The recent agitations in various parts of the country in the wake of the Citizenship (Amendment) Bill, 2019, (CAA) passed by the parliament have taken the country by surprise. Communal peace and harmony has been witnessed for quite some time now, to the extent that many had started thinking that peaceful coexistence between communities has, at last, become a reality in India; the fact that something as inconsequential as the CAA could break this bubble is worrisome.
There is of course, a political dimension to all of this, a canard has been spread that the ruling Bharatiya Janata Party (BJP) under the garb of the CAA, National Register of Citizens (NRC) and National Population Register (NPR) is setting the stage to throw the Muslim community out of the Nation.
A reality check would affirm that sending back Muslim from neighbouring countries will be a big problem even after they have been identified as aliens. Most of these people are very poor; they will have nothing that proves them to be citizens of any other neighbouring country, so how will the Indian government prevail upon the government of the neighbouring government to accept them? Nobody can be kept in a detention camp in perpetuity – if at all detention camps are set up. If identified aliens cannot be sent out where does the question of sending out even one bona-fide citizen of this country arise?
It being firmly established that the reason behind the protest and agitation does not hold any merit, the question of a trust deficit between communities in the country takes centre stage. Behind this trust deficit is “Secularism” and “Minority,” two words that are dividing the nation like none others. Under the circumstances the divisive context of these oft repeated words needs to be seen in perspective.
The Forty second amendment of the Constitution of India enacted in 1976 added the words secular and socialist in the preamble of the Constitution. The addition should have effectively divorced religion from the state and should have, as such, done away with what is termed as “minority rights” in the country. It should have paved the way for Universal Civil Code and done away with subsidies and financial support on the basis of religion. Since this did not happen, the two conflicting concepts of “Secular” and “Minority” have been creating confusion and are being leveraged by political entities for electoral gains.
It, however, cannot be denied that minority communities in a country as diverse as India require some special attention failing which their voices tend to get lost. It is for this reason that successive governments of all political parties have maintained a Ministry of Minority Affairs, which acts as the apex body for the central government’s regulatory and developmental programmes for the minority communities.
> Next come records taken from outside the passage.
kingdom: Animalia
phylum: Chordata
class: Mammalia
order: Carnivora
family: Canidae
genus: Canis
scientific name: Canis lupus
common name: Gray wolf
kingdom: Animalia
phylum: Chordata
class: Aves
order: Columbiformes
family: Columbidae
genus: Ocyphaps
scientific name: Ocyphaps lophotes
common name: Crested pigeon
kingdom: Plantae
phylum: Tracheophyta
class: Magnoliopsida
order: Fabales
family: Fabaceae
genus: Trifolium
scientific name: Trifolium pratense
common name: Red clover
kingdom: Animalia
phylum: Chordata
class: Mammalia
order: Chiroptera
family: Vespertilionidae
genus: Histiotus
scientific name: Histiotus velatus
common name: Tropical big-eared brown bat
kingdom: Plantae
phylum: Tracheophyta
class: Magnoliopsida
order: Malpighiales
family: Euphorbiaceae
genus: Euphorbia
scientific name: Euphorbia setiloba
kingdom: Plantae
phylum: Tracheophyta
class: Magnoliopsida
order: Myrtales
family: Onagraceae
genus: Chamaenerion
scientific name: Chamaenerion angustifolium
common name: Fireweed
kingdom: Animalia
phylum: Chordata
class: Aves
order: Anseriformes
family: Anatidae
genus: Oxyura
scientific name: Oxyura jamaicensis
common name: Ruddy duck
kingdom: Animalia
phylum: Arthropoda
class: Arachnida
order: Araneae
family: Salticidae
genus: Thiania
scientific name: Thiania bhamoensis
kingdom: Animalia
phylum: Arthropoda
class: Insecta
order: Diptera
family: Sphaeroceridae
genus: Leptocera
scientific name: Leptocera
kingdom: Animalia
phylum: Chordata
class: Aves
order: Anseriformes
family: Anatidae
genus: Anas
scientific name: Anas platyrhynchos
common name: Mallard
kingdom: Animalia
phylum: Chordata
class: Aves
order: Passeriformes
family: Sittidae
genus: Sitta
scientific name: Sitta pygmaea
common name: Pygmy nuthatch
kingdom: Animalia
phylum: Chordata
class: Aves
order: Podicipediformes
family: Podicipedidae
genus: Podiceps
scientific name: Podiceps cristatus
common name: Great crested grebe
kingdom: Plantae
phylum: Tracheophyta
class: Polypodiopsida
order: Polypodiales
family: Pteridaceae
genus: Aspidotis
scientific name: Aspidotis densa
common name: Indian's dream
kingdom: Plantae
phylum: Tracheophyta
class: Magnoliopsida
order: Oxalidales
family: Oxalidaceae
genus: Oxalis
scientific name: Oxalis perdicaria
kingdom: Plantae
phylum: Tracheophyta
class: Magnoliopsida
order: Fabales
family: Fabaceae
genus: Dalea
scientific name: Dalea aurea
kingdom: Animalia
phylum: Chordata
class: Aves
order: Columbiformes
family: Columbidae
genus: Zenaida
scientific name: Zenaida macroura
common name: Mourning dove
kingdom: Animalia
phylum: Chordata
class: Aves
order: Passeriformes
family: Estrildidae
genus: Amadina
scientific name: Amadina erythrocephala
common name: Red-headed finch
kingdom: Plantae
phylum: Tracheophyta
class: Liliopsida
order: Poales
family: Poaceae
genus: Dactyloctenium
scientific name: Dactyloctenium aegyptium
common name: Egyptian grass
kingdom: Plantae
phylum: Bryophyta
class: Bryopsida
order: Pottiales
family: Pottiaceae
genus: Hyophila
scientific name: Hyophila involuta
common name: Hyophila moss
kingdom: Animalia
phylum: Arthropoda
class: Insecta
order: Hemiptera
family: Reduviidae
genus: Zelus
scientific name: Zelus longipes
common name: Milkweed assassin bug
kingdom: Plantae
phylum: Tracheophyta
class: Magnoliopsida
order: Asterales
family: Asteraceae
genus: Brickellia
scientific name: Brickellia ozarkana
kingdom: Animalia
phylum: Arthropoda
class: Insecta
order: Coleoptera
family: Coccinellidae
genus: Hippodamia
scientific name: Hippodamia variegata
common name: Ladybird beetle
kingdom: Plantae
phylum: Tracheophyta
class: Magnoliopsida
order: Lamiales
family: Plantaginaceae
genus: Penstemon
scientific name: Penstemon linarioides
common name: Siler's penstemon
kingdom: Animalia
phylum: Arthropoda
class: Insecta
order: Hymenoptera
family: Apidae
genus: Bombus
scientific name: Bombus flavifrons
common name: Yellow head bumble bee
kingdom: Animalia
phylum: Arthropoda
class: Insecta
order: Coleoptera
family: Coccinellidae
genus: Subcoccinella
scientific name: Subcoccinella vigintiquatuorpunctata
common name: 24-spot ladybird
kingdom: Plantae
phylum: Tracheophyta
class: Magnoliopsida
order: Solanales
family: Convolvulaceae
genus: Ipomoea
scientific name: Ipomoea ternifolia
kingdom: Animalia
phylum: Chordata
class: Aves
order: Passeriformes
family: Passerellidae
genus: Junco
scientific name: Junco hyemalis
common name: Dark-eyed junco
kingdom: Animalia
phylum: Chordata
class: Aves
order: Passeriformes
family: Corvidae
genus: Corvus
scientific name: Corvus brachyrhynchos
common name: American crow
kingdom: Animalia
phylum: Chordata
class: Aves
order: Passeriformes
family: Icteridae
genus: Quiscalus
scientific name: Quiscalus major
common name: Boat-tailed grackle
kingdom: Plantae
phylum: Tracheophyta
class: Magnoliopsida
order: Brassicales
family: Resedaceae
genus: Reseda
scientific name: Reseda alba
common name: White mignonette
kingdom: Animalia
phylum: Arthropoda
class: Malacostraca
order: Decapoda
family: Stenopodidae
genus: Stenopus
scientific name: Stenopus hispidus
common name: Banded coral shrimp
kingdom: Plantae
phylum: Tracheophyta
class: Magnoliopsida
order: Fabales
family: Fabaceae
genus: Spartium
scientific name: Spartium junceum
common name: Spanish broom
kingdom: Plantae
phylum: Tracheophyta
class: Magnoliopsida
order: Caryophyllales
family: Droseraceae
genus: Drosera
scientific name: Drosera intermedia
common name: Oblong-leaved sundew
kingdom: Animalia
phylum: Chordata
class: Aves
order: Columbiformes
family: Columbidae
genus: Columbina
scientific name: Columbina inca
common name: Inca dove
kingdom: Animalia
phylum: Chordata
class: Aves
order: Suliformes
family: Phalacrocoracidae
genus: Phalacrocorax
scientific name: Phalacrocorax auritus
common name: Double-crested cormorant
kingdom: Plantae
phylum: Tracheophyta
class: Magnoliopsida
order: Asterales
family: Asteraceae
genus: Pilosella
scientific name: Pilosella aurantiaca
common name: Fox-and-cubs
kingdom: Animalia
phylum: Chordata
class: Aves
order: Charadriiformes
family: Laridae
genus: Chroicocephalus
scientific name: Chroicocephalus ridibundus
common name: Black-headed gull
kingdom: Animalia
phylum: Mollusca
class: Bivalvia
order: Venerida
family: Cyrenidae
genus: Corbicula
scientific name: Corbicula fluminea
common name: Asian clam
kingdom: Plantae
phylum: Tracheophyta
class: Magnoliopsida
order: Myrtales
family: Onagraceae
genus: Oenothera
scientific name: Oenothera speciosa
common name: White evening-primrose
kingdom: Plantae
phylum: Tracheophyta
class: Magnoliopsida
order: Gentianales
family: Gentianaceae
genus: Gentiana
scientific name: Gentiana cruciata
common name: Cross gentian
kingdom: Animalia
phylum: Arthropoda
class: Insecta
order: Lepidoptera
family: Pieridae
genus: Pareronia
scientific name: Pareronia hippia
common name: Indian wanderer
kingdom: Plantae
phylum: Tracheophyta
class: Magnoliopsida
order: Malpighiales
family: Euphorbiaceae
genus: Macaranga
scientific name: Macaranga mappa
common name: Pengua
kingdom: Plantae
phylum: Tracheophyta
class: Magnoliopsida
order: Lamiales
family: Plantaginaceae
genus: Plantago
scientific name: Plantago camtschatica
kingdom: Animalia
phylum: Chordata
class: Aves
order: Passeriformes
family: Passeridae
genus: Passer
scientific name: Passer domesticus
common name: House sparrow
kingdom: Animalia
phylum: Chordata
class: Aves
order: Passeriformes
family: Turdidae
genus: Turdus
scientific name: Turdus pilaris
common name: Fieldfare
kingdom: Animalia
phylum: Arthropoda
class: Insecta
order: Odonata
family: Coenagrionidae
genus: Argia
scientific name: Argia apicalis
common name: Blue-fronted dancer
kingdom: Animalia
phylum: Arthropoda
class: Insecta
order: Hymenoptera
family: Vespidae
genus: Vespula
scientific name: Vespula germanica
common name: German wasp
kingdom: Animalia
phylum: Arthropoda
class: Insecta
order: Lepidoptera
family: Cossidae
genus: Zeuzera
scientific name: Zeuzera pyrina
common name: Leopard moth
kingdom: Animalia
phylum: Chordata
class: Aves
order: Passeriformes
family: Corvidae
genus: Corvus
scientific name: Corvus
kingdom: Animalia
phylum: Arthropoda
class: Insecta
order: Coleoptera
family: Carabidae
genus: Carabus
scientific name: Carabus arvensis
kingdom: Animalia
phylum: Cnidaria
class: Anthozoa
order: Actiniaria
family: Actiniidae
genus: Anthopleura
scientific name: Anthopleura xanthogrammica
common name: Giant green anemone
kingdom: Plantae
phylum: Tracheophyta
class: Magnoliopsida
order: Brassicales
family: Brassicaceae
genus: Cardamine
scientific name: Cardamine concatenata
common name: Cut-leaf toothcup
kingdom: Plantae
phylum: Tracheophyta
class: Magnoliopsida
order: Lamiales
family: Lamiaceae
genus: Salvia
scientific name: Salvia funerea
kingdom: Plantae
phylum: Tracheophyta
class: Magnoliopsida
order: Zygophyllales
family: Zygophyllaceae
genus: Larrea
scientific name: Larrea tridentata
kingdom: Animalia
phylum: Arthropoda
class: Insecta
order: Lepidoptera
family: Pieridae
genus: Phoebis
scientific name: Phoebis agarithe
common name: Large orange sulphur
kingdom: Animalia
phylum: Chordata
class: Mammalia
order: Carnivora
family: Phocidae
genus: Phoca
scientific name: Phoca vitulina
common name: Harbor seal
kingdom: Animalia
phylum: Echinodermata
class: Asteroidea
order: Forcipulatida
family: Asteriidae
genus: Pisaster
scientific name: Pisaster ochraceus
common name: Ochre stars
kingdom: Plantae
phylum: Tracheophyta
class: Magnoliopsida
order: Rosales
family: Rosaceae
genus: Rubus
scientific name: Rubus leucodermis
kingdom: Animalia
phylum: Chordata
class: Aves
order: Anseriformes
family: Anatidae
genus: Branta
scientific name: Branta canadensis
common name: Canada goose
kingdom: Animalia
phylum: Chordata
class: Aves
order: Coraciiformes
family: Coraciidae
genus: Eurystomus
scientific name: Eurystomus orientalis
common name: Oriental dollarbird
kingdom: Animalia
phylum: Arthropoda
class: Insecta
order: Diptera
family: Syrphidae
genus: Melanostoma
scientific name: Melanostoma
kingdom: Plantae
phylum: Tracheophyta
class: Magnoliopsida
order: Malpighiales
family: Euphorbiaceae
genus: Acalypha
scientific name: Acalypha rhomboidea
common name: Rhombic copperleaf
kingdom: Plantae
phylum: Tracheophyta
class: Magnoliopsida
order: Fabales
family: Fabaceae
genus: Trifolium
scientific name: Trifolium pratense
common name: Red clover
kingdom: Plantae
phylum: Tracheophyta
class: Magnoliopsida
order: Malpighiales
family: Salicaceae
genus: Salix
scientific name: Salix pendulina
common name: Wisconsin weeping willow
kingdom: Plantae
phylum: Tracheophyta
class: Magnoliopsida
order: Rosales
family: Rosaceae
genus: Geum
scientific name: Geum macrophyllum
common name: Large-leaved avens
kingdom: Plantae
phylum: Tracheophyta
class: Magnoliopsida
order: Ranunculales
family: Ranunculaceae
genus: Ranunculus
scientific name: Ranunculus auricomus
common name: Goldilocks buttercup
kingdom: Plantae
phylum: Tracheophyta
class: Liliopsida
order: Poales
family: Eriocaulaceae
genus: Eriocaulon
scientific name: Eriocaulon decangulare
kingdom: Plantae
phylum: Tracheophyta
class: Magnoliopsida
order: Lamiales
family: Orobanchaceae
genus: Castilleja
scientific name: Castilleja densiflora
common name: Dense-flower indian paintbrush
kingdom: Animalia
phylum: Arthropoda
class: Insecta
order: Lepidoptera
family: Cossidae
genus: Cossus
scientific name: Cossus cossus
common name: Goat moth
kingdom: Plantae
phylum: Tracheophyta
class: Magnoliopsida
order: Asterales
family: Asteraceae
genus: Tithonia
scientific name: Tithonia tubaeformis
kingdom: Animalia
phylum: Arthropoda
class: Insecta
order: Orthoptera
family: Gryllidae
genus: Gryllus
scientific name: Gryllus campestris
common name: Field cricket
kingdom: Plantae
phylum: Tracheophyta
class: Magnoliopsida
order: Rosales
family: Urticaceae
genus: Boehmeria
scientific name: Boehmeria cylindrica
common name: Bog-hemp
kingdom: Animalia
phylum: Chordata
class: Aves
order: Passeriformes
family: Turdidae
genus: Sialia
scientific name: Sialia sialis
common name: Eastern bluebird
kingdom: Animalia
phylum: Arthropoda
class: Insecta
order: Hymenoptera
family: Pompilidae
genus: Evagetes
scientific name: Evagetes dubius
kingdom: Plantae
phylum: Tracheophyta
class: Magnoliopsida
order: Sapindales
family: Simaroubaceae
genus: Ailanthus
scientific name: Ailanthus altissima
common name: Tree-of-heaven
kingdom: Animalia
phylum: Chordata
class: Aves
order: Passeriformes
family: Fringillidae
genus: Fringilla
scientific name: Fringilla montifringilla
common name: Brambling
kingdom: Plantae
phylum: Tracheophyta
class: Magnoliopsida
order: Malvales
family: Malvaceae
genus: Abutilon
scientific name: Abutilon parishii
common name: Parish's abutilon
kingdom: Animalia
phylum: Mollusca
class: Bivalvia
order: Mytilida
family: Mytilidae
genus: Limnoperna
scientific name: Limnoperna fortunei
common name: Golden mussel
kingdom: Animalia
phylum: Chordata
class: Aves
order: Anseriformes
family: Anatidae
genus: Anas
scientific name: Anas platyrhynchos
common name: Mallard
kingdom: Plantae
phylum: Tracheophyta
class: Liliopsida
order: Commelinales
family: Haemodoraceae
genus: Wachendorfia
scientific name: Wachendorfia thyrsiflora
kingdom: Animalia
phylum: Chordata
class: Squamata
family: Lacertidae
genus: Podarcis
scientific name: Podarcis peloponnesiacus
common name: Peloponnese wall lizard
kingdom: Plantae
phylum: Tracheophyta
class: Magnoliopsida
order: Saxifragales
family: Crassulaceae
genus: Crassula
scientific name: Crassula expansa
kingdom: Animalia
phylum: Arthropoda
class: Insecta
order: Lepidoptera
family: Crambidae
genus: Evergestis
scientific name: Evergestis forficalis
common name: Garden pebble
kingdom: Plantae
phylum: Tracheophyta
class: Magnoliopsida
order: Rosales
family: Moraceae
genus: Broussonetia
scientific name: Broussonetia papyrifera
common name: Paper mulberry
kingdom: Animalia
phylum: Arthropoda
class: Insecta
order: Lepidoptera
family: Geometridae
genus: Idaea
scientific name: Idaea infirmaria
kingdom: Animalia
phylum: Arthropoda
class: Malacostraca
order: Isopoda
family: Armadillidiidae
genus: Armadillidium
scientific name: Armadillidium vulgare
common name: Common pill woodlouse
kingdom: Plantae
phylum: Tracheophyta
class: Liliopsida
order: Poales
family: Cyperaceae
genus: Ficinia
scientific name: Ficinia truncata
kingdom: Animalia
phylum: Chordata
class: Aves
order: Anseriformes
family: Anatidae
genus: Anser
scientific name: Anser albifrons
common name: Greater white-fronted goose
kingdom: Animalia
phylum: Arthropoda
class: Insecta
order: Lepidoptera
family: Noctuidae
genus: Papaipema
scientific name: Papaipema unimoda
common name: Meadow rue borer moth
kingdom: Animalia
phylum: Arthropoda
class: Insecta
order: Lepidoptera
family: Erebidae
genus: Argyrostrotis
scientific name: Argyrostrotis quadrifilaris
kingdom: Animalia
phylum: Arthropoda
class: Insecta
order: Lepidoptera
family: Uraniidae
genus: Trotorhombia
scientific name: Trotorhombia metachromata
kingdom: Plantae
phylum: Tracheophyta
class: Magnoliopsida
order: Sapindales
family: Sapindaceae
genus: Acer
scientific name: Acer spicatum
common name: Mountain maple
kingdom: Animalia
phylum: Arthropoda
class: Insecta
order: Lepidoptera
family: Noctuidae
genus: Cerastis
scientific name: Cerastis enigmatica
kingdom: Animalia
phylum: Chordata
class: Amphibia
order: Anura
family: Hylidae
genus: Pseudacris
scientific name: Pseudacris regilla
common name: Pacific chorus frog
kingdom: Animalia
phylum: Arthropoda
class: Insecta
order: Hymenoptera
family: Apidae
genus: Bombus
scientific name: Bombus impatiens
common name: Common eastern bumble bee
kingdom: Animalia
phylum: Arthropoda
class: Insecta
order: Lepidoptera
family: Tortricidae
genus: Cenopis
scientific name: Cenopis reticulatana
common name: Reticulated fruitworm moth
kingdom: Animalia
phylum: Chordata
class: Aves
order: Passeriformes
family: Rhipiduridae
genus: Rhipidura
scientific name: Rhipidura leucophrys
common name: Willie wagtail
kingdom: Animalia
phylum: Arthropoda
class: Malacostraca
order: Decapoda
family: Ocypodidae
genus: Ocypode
Muslims, Sikhs, Christians, Buddhists, Parsis and Jains have been notified as minority communities by the Gazette of India.
There is no legal definition of national minorities in international law though protection of minorities is outlined by the United Nations. Basically it can be said that, in a democracy, a minority community is one that does not have the numbers to influence political decisions and as such needs to be protected.
Muslims in India are presently nearly 20 percent in a total population of 1.3 Billion. Their numbers standing as about 250 Million is larger than the population of many Muslim countries. Sikhs at about 20 Million pale in comparison what to talk of the Parsis who are only about a hundred thousand.
With such numbers, Muslims do have the capacity to influence political decisions, a capacity that they have exhibited on more than one occasion. There are also states like J&K where they constitute a majority and others like Uttar Pradesh and Bihar where they are significant in number. With this kind of a representation, it would be only fitting Muslims be defined as the “second largest majority” in India.
Hindus are looked upon as the majority in India, but, is it proper to look upon Hindus as a single homogenous community? Defining Hindu is a complex enough matter to have engaged the Supreme Court of the nation on seven occasions since 1996. Hinduism has, since long, given way to Hindutva that is defined as a “way of life,” an all encompassing cultural, national, spiritual and religious identity.
It can be said that while the religious entities like the Muslims, Christians and Sikhs adhere to a single book and a structured concept of religion, the same is not the case with the Hindus. They follow different Gods, pray in different ways; even have different dress codes, languages and eating habits apart from the different castes and categories.
With Hindus not falling in the category of a holistic religious community the derivative automatically is of Muslims being the “largest single religious population in India” which adds another dimension to their majority status within the country.
The aforementioned argument is further substantiated by a Public Interest Litigation (PIL) filed before the Supreme Court to declare Hindus as minorities in seven states namely Lakshadweep, Nagaland, Mizoram, Meghalaya, Arunachal Pradesh, Manipur, Punjab and J&K. Hindus are suffering greatly in matters concerning jobs, education scholarship, health etc. because of exclusion from the minority status in these states.
The Constitution of India has given no clear cut definition of minorities which automatically leaves it to the government to take the decision. The Supreme Court has also called upon the government to work towards gradually eliminating the minority and majority classes which is a constitutional goal. It has elaborated that atmosphere of mutual fear and distrust can create threat to the integrity of the country and sow seeds of Multi-nationalism
Some criteria of population should be set below which a community will be called a minority.
As a mature and a vibrant democracy India needs to reassess the ground reality in terms of minorities and carry out a course correction to ensure that hat justice is be meted out to the actual minorities in the country. By concentrating too much in an area that has outgrown the requirement others who are in need of attention are being sidelined. This should not be allowed to happen.